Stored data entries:
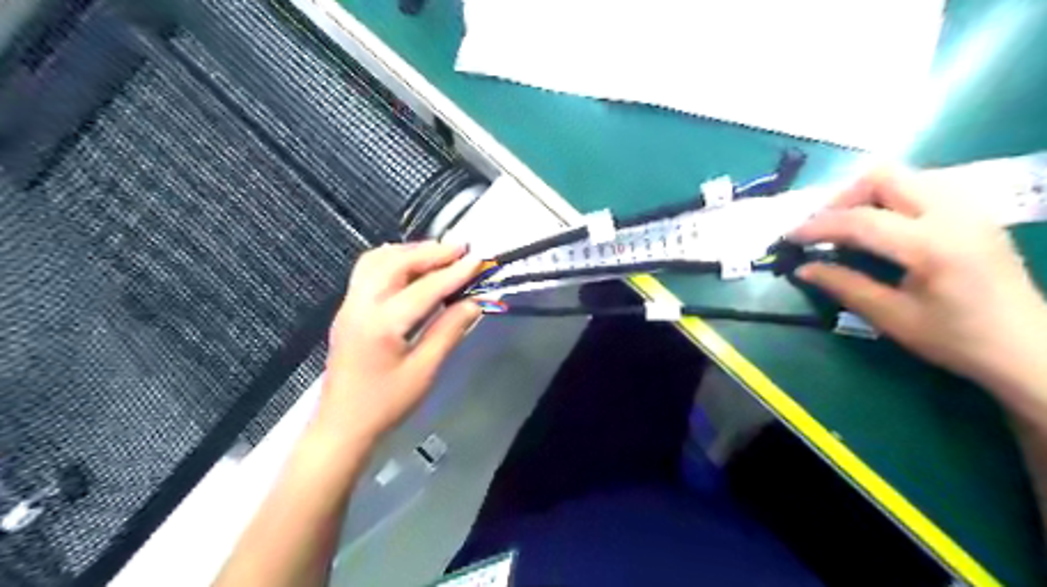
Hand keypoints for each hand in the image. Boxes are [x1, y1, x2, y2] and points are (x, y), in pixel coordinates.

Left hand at [315, 241, 481, 445]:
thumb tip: (473, 303)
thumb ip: (449, 331)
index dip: (454, 273)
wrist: (342, 425)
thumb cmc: (386, 404)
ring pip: (377, 260)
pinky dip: (392, 260)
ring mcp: (349, 305)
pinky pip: (368, 271)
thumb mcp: (424, 371)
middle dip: (430, 252)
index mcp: (381, 324)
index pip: (424, 288)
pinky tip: (411, 267)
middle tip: (461, 249)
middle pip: (395, 262)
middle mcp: (360, 305)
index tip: (478, 260)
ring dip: (409, 251)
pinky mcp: (347, 309)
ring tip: (439, 254)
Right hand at [795, 171, 1045, 394]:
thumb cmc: (957, 339)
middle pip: (884, 176)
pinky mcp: (974, 212)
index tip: (789, 238)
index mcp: (932, 245)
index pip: (860, 219)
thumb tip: (802, 268)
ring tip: (848, 227)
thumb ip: (843, 285)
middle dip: (842, 198)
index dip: (817, 226)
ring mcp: (968, 208)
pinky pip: (921, 187)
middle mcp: (953, 214)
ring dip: (866, 196)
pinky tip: (882, 229)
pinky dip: (890, 199)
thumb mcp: (891, 317)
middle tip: (823, 228)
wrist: (1029, 347)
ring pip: (903, 176)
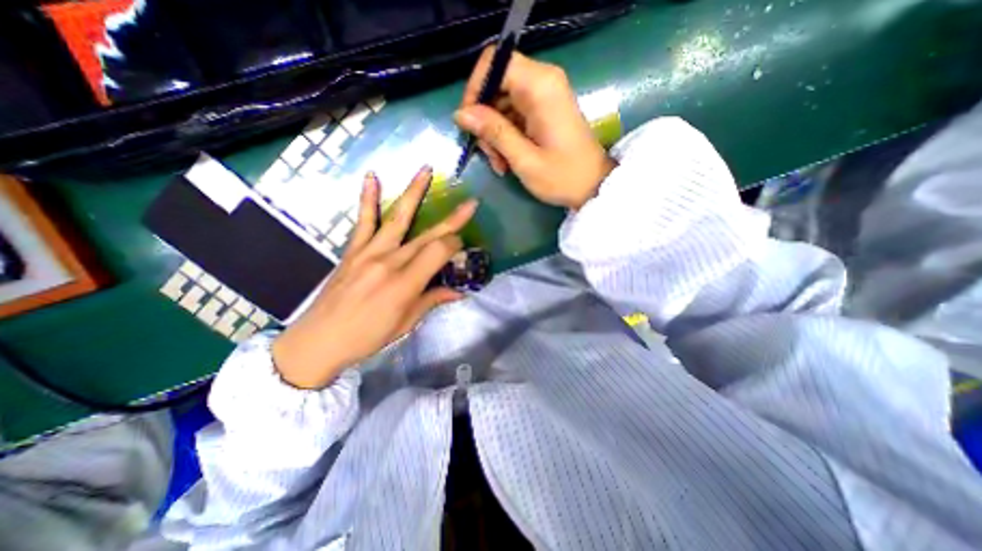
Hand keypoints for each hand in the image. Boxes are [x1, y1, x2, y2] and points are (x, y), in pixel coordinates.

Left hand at [270, 166, 479, 389]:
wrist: (320, 339)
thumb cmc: (368, 336)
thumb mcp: (406, 323)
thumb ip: (433, 300)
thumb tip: (459, 292)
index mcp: (406, 282)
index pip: (440, 251)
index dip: (456, 246)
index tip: (462, 250)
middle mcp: (390, 261)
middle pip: (428, 235)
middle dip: (452, 220)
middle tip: (470, 204)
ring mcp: (370, 252)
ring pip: (398, 218)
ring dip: (414, 192)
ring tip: (425, 170)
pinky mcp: (354, 250)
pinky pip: (363, 221)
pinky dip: (368, 198)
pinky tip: (372, 177)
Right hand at [454, 47, 610, 210]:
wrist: (593, 186)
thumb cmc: (562, 177)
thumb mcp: (524, 159)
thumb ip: (494, 133)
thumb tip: (461, 113)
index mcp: (540, 86)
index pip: (494, 62)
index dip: (475, 89)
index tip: (469, 123)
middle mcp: (542, 82)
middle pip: (496, 85)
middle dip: (485, 121)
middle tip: (489, 155)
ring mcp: (543, 96)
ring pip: (501, 103)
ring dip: (494, 134)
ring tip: (500, 164)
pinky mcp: (543, 110)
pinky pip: (512, 114)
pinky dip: (505, 137)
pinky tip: (507, 161)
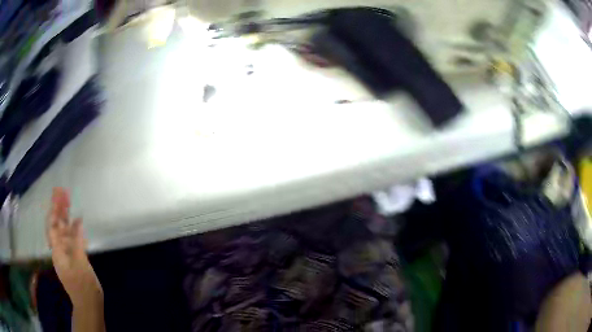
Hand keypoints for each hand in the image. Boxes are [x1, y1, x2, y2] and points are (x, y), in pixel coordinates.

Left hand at [47, 187, 102, 307]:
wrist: (88, 304)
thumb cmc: (82, 285)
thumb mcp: (80, 263)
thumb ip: (77, 241)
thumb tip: (78, 221)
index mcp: (57, 250)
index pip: (52, 225)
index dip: (54, 209)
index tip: (58, 194)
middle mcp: (60, 249)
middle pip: (57, 225)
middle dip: (58, 208)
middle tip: (62, 191)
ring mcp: (67, 253)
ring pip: (64, 231)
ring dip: (65, 216)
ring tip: (68, 200)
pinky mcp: (74, 257)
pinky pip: (72, 239)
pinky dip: (74, 228)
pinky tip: (77, 221)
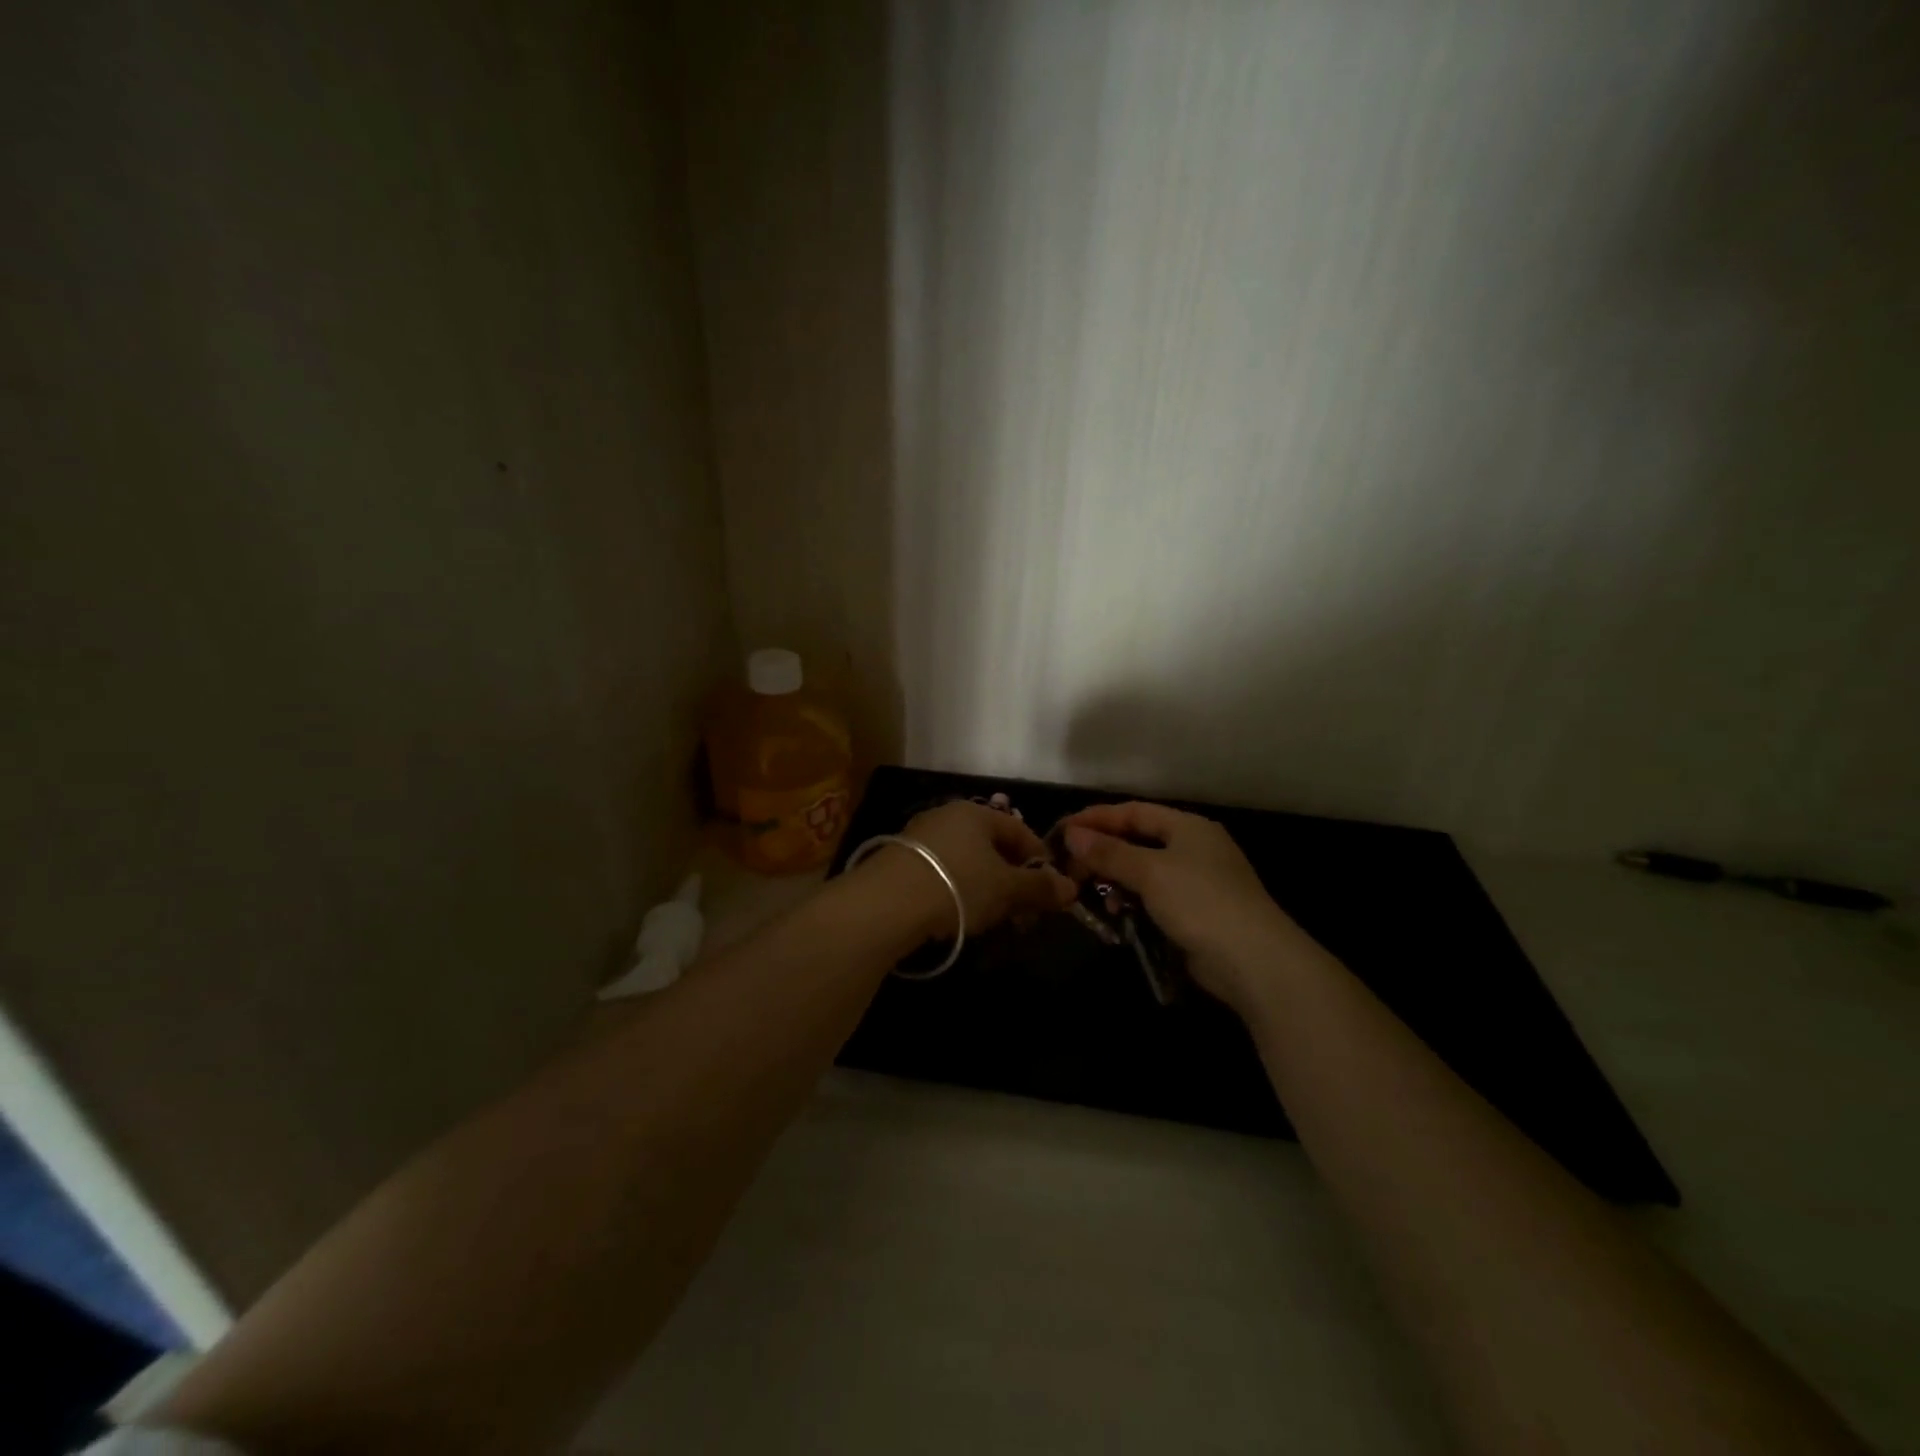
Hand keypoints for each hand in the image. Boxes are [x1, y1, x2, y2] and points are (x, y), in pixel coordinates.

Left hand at [865, 799, 1076, 938]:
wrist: (885, 904)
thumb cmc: (957, 885)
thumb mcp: (1007, 889)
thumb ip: (1040, 888)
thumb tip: (1071, 888)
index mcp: (976, 813)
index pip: (1019, 830)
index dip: (1040, 860)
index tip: (1051, 890)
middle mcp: (947, 816)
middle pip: (992, 847)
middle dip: (1013, 880)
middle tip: (1024, 913)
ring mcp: (921, 838)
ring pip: (967, 862)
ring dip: (987, 889)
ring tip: (995, 920)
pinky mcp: (900, 862)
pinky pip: (942, 873)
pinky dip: (959, 892)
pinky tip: (960, 916)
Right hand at [1061, 801, 1312, 1016]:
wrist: (1254, 961)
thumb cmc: (1200, 901)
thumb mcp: (1149, 872)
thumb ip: (1109, 852)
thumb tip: (1072, 834)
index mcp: (1188, 827)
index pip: (1134, 812)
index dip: (1096, 818)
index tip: (1062, 828)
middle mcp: (1194, 848)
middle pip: (1137, 841)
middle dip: (1102, 852)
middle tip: (1068, 866)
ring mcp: (1197, 882)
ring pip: (1143, 872)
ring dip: (1115, 880)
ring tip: (1089, 893)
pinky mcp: (1196, 914)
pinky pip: (1154, 899)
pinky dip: (1133, 903)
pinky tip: (1117, 916)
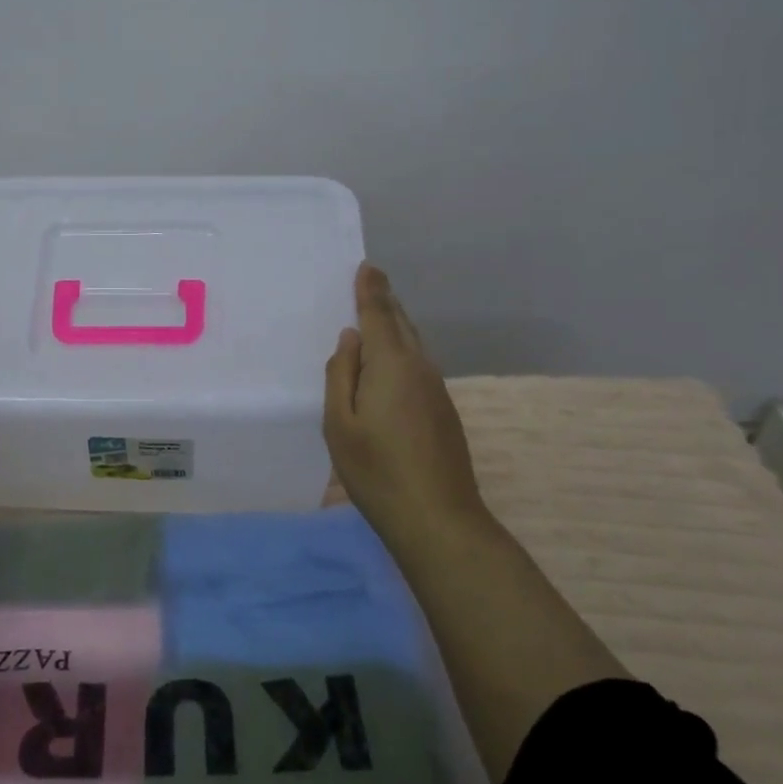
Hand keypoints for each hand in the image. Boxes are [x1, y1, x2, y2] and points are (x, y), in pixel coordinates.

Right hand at [323, 263, 484, 536]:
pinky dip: (402, 351)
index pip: (379, 314)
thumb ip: (341, 375)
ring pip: (413, 344)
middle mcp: (419, 367)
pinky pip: (418, 365)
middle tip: (369, 282)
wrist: (437, 517)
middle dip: (385, 301)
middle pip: (401, 324)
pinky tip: (389, 364)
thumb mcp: (339, 424)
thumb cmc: (376, 470)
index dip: (371, 289)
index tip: (367, 266)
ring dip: (395, 325)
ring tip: (375, 316)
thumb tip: (351, 338)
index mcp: (391, 364)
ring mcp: (436, 389)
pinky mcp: (443, 409)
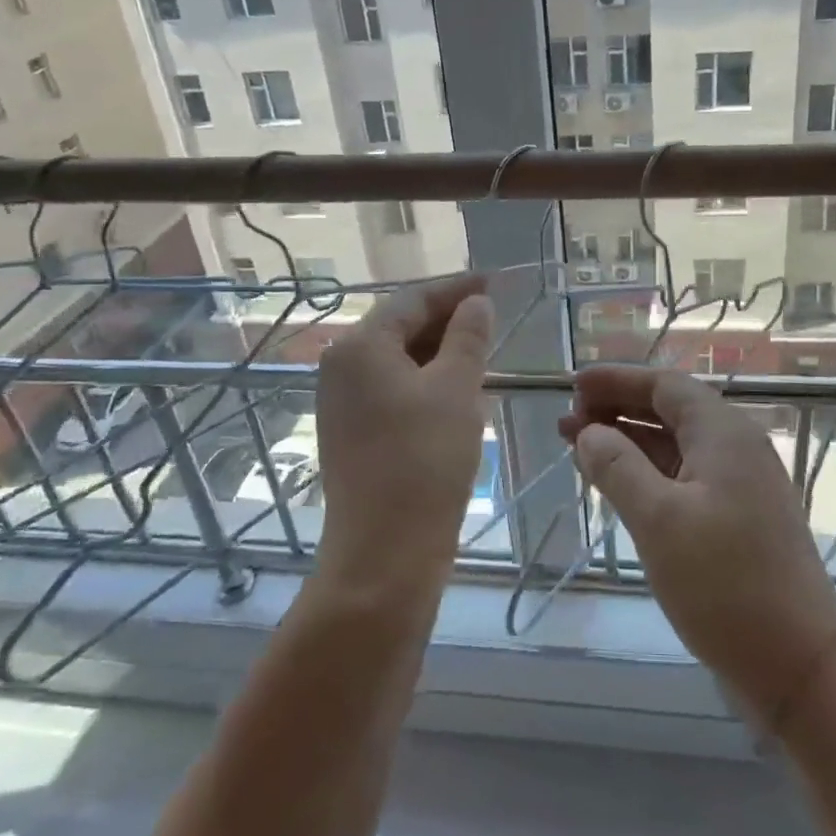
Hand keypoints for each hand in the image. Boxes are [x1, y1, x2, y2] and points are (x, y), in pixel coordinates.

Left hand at [314, 274, 492, 601]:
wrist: (385, 554)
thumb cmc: (424, 461)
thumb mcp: (457, 390)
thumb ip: (468, 337)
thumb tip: (476, 303)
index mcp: (360, 346)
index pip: (413, 299)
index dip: (456, 288)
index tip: (494, 281)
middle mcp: (342, 367)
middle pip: (400, 326)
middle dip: (448, 318)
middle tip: (493, 314)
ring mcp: (343, 403)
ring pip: (398, 359)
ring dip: (440, 350)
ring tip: (482, 347)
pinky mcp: (353, 432)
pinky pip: (393, 388)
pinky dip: (426, 380)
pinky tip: (457, 388)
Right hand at [559, 366, 835, 717]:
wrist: (798, 665)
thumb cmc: (726, 584)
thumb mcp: (659, 520)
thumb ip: (617, 468)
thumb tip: (588, 432)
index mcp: (724, 433)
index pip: (664, 385)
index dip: (617, 380)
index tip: (573, 384)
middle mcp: (736, 448)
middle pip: (669, 411)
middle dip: (617, 410)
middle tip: (567, 420)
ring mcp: (740, 485)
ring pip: (674, 446)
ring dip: (628, 442)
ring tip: (578, 447)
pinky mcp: (737, 519)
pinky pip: (683, 477)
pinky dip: (647, 473)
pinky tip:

→ What to do
Only the number is wanted: how many lines of the data contain the word "Left"?

→ Answer section
5